>> start QUOTED PASSAGE
Organizational Priorities—Supporting Innovation and Commercialization
Priority TypeFootnote 2 Strategic Outcome and Program
Supporting Innovation and Commercialization New
  • Strategic Outcome: A competitive southern Ontario economy
  • Program 1.1 — Technological Innovation
Description

Why is this a priority?

  • The Government of Canada has invested significantly in building strong research capacity in post-secondary institutions. However, more must be done to ensure businesses can leverage this capacity and expertise to allow for a greater return on federal investments, position businesses to be more innovative, and to commercialize more ideas.
  • Increased collaboration among businesses, post-secondary institutions and research organizations can accelerate progress from innovative ideas to commercialization.
  • The manufacturing sector is a major contributor to Canada's economy, employing more than 1.7 million Canadians, of which nearly 800,000 live in Ontario. It also accounts for half of the business research and development (R&D) in Canada. Increasing the competitiveness and prosperity of Ontario's manufacturing sector requires greater focus on creating new and innovative products or production methods.
  • Increasingly, various organizations are seeking support from the Agency to encourage the building of partnerships across various players and sectors to spur market-relevant innovation.

What are the plans for meeting this priority?

  • The Agency's Investing in Commercialization Partnerships (ICP) initiative will provide funding to post-secondary institutions to help them establish more partnerships with businesses—with a focus on larger collaborations—leading to the commercialization of products and services.
  • Through the Advanced Manufacturing Fund (AMF), the Agency will provide targeted support for manufacturing firms and post-secondary and/or research institutions throughout Ontario, to support the development of new and innovative products or production methods.
  • In addition to programmatic investments, the Agency will also convene meetings, roundtables and/or summits establishing and facilitating connections and partnerships that yield concrete action.
Organizational Priorities—Fostering Business Growth
Priority Type Strategic Outcome and Program
Fostering Business Growth New
  • Strategic Outcome: A competitive southern Ontario economy
  • Program 1.2 — Business Development
Description

Why is this a priority?

  • The competitiveness of southern Ontario businesses is increasingly dependent on achieving greater scale, improving productivity, growing their markets and integrating themselves into global value chains. However, many businesses are not taking the opportunity to make the investments needed to achieve these objectives.
  • The sustained growth of new businesses and entrepreneurs is hindered by challenges in accessing capital and developing the necessary business skills to grow and commercialize. The success of these businesses to innovate and create high-quality jobs drives the long-term competiveness of the region, and Canada overall.

What are the plans for meeting this priority?

  • The Agency's Investing in Business Growth and Productivity (IBGP) initiative will support economic growth and job creation by helping businesses increase capacity, expand facilities, diversify markets, and adopt new technologies and processes to improve productivity.
>> end QUOTED PASSAGE
>> start INFORMATION SHOWN
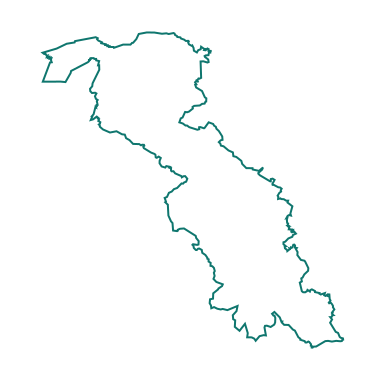 outline of Altotonga, Veracruz, Mexico, rotated 87°
{"feature_id": "50627088B58942716797711", "entity_name": "Altotonga", "entity_type": "district", "adm_level": 2, "iso_a3": "MEX", "parent_name": "Mexico", "parent_adm1": "Veracruz", "projection": "robinson", "projection_center": [-97.134, 19.765], "detail": "fine", "context": "isolated", "style": "outline", "palette": "teal", "viewbox_px": 384, "rotation_deg": 87, "n_neighbors": 0, "source": "geoboundaries", "source_scale": "gbopen_adm2", "svg_char_len": 5905}
<svg xmlns="http://www.w3.org/2000/svg" viewBox="0 0 384 384"><g transform="rotate(87 192 192)"><path d="M310.8,169.5L310.4,167.5L311.8,162.8L308.2,152.5L313.3,153.8L317.2,157.7L321.2,157.5L322.4,155.6L328.9,156.3L333.1,151.8L326.4,146.0L335.8,143.7L340.0,144.5L340.3,140.0L341.7,137.5L343.9,136.2L339.5,132.1L338.7,128.0L339.1,125.7L331.1,126.7L329.5,126.1L329.4,124.3L330.9,120.5L328.7,116.8L326.6,115.8L322.1,115.4L319.8,116.1L319.7,117.1L317.8,118.4L316.1,116.0L321.8,110.9L326.2,109.5L326.1,108.6L327.3,108.9L329.5,106.9L329.8,102.5L334.6,98.5L335.8,96.5L342.6,93.4L344.2,91.5L345.2,91.6L346.8,87.3L348.2,86.6L348.3,85.3L347.4,83.7L347.9,82.8L350.3,81.1L351.7,81.4L352.1,80.5L353.6,80.6L353.7,79.7L352.8,78.9L352.8,76.1L347.9,66.7L347.8,63.9L348.7,60.1L348.2,55.8L348.8,51.8L348.7,50.2L347.7,49.8L347.4,48.8L346.1,48.9L345.3,51.2L344.4,52.1L340.4,53.5L339.2,55.8L329.8,60.9L326.6,58.8L324.2,60.5L324.2,59.2L322.5,58.3L322.4,57.2L321.0,58.6L320.0,57.9L319.6,58.4L316.7,56.0L314.4,57.3L313.3,57.1L311.6,57.9L309.7,59.3L310.3,60.8L309.7,61.2L307.6,59.4L306.0,60.1L301.5,60.2L301.3,61.9L301.9,62.7L302.7,62.4L302.3,63.2L302.8,64.1L302.0,65.4L299.9,64.6L301.1,68.8L300.2,70.1L299.6,69.9L298.4,74.4L297.3,74.4L295.5,77.4L296.1,78.9L297.6,79.5L295.8,81.8L297.1,82.4L298.1,84.3L297.9,86.3L296.8,87.5L288.1,89.1L287.1,87.0L284.0,87.4L283.2,86.0L280.2,84.2L276.8,80.2L274.1,79.8L267.5,82.6L266.5,83.3L265.5,86.8L260.5,90.1L257.5,89.7L254.5,91.2L253.4,90.3L252.9,92.2L250.8,91.9L249.9,92.6L250.0,93.6L252.6,94.7L253.0,95.6L252.5,96.2L253.9,96.9L253.6,97.5L254.1,97.3L256.0,99.9L255.0,100.0L253.1,102.1L251.3,102.3L251.1,101.1L248.9,103.4L247.0,103.3L246.5,101.5L243.4,98.2L242.0,94.2L240.2,93.4L239.0,90.4L236.9,92.0L237.5,94.2L236.9,94.9L235.8,94.1L236.5,93.1L235.2,92.9L235.4,94.0L234.9,94.5L234.5,93.3L234.8,95.8L234.3,96.1L234.3,97.3L232.6,96.8L230.9,98.3L230.9,97.0L229.9,98.2L228.5,97.7L227.8,98.6L224.8,98.7L224.4,99.3L224.6,98.7L223.0,98.2L223.2,99.2L220.8,97.7L220.1,96.2L220.7,94.4L218.7,94.9L211.5,92.5L207.5,97.2L205.7,96.5L205.6,98.4L204.0,100.7L203.7,103.3L203.0,104.0L203.5,106.4L201.1,106.1L200.2,106.7L197.4,104.8L196.2,103.0L194.9,103.3L193.4,102.3L192.1,103.8L191.8,105.6L189.2,109.9L189.1,111.1L188.2,111.3L184.2,108.9L182.9,110.8L183.2,112.6L185.5,112.8L185.4,113.5L178.8,123.4L177.2,124.8L176.5,124.8L173.3,120.8L171.2,119.8L174.4,124.0L172.7,130.2L171.4,130.3L171.0,136.5L166.6,140.4L163.5,141.1L159.3,145.9L158.4,148.8L154.6,149.1L152.4,153.4L148.0,158.1L147.2,160.7L145.1,161.2L143.6,162.6L141.9,160.7L141.5,158.8L138.1,158.9L132.5,162.0L130.1,164.3L128.1,164.8L127.0,166.4L125.2,167.3L123.3,171.7L128.6,176.0L129.0,176.7L127.6,180.3L127.7,181.5L129.7,181.5L130.1,183.4L127.1,191.4L125.4,193.4L125.3,195.0L123.1,197.6L121.8,201.0L117.9,199.4L117.1,197.5L111.7,194.7L112.1,192.6L111.5,190.7L108.7,186.8L107.1,187.0L106.1,185.3L106.0,179.7L104.5,177.3L104.4,174.8L102.6,173.9L102.4,173.1L99.2,172.8L98.1,174.2L91.7,176.7L87.8,182.4L85.1,183.2L84.8,182.0L82.6,183.2L81.4,182.0L82.4,179.6L81.1,181.7L80.6,181.6L80.4,180.6L79.0,179.6L79.3,178.8L78.5,176.9L62.1,176.6L62.1,173.8L63.5,169.8L63.1,168.6L60.5,168.9L57.8,172.0L56.9,172.3L56.3,171.2L56.2,168.4L53.3,167.7L53.7,166.4L52.2,166.1L52.2,165.0L51.8,168.2L50.2,167.9L49.5,169.1L51.2,171.0L50.9,172.4L49.8,171.6L49.6,172.6L47.4,175.3L49.9,175.9L50.7,178.4L52.9,179.8L51.0,182.7L48.2,182.9L45.7,184.0L46.1,184.5L44.4,187.3L42.6,188.0L41.4,187.3L40.9,187.7L40.8,190.3L39.4,191.9L38.2,194.9L37.0,195.5L36.4,198.6L35.4,198.9L34.3,200.7L32.9,201.1L32.3,202.1L33.0,207.0L32.2,209.3L32.4,213.7L30.8,221.2L30.3,228.8L31.4,236.9L36.4,239.6L39.9,243.0L40.0,244.1L41.6,245.7L41.2,253.1L43.9,262.4L43.1,262.7L42.8,267.1L42.0,266.8L41.9,268.8L41.0,268.5L40.7,270.9L39.9,270.5L38.7,274.8L38.1,274.5L38.2,273.3L35.9,277.6L34.5,278.8L33.5,278.1L32.4,280.1L35.2,300.9L36.5,301.4L37.4,309.4L41.7,319.7L45.1,333.9L46.5,332.3L46.2,331.1L48.4,330.0L48.2,329.1L49.8,329.9L49.5,327.9L50.5,328.4L50.2,326.4L51.4,327.0L51.1,325.4L52.7,326.0L55.1,325.3L55.2,327.0L74.0,335.2L74.9,317.4L75.6,312.6L66.9,307.0L64.8,306.4L57.0,289.3L56.1,288.1L54.8,288.0L54.9,287.0L53.5,286.8L53.6,285.8L53.0,285.7L53.2,283.1L54.0,282.6L54.1,280.8L55.5,280.8L56.4,277.9L60.6,279.2L60.6,278.1L65.1,278.2L78.3,285.6L81.2,286.1L83.6,288.4L86.0,288.3L87.9,286.7L87.8,283.5L88.6,282.3L91.3,283.9L93.9,283.1L95.2,281.4L96.3,282.3L100.0,281.7L100.1,282.7L101.3,282.6L101.3,283.6L102.6,283.4L102.2,284.0L109.2,286.2L111.0,287.9L111.1,287.5L114.8,289.3L114.3,287.0L111.7,283.2L113.3,281.5L113.5,282.2L115.1,281.1L116.2,281.8L117.5,279.9L119.0,280.4L119.7,281.5L120.8,280.6L122.0,280.6L124.9,277.6L128.3,270.8L127.4,264.2L130.7,258.9L131.2,256.1L134.8,255.0L136.9,251.7L140.9,248.3L141.4,242.2L142.7,240.5L142.2,239.3L142.4,237.5L143.3,237.2L144.3,238.3L145.7,237.8L150.5,230.8L152.0,227.5L152.8,226.6L155.5,226.4L156.0,225.4L154.9,223.4L156.4,221.4L159.1,222.7L161.6,222.9L164.9,221.0L166.2,217.4L164.8,216.3L165.7,212.7L166.1,212.1L166.7,213.1L167.4,211.7L169.6,211.8L170.3,211.2L170.3,209.4L172.5,207.9L175.6,201.7L176.8,201.4L175.8,199.5L175.8,198.0L178.5,196.0L181.4,197.3L182.0,199.3L183.2,200.5L182.9,202.0L187.2,206.6L188.2,209.9L190.5,212.2L191.6,215.1L195.6,217.2L196.5,219.6L200.2,218.5L200.8,219.3L203.4,216.8L214.3,216.8L220.2,214.5L222.0,213.1L229.5,212.9L230.3,208.9L229.9,208.2L229.0,208.2L228.1,206.0L228.0,201.9L236.0,190.6L238.2,190.2L241.4,187.9L244.8,188.3L245.1,189.6L244.2,193.7L244.8,194.3L245.7,193.4L248.0,193.1L250.1,191.2L250.2,190.3L249.0,189.0L248.8,187.8L250.3,185.3L253.3,184.9L255.6,181.9L258.5,180.1L259.4,180.2L260.1,178.9L262.3,179.1L263.7,177.1L266.7,177.4L267.2,175.6L268.9,174.1L272.1,173.4L273.8,174.4L277.0,173.8L279.9,175.1L283.1,172.4L285.8,166.1L287.5,166.9L289.8,170.7L290.6,171.0L294.3,176.1L299.6,176.6L300.1,179.6L304.0,180.2L306.3,179.0L309.1,178.8L308.1,176.0L309.9,172.8L310.8,169.5Z" fill="none" stroke="#0f766e" stroke-width="2"/></g></svg>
>> end INFORMATION SHOWN
Return the passage of the southern Ontario priorities text starting at "Organizational Priorities—Supporting Innovation" and ending at "commercialize more ideas.", copied word for word.

**SOLVED EXERCISE**
Organizational Priorities—Supporting Innovation and Commercialization
Priority TypeFootnote 2 Strategic Outcome and Program
Supporting Innovation and Commercialization New
  • Strategic Outcome: A competitive southern Ontario economy
  • Program 1.1 — Technological Innovation
Description

Why is this a priority?

  • The Government of Canada has invested significantly in building strong research capacity in post-secondary institutions. However, more must be done to ensure businesses can leverage this capacity and expertise to allow for a greater return on federal investments, position businesses to be more innovative, and to commercialize more ideas.